> ASSIGNMENT
Restate the listing below exactly, images excluded.

> RECORDS SUPPLIED
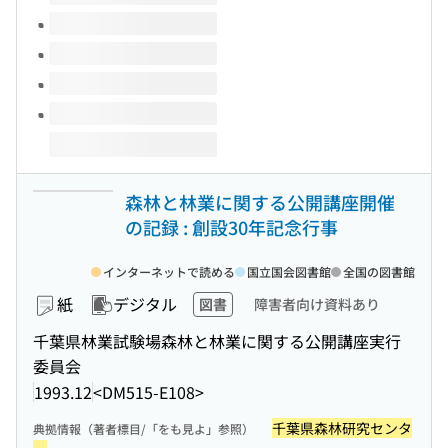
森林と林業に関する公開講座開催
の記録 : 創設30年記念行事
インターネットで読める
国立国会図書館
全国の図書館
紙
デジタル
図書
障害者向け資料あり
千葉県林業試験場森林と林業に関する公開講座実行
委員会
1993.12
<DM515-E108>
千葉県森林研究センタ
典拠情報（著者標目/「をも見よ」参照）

> ANSWER TO THE PROBLEM
森林と林業に関する公開講座開催
の記録 : 創設30年記念行事
インターネットで読める
国立国会図書館
全国の図書館
紙
デジタル
図書
障害者向け資料あり
千葉県林業試験場森林と林業に関する公開講座実行
委員会
1993.12
<DM515-E108>
千葉県森林研究センタ
典拠情報（著者標目/「をも見よ」参照）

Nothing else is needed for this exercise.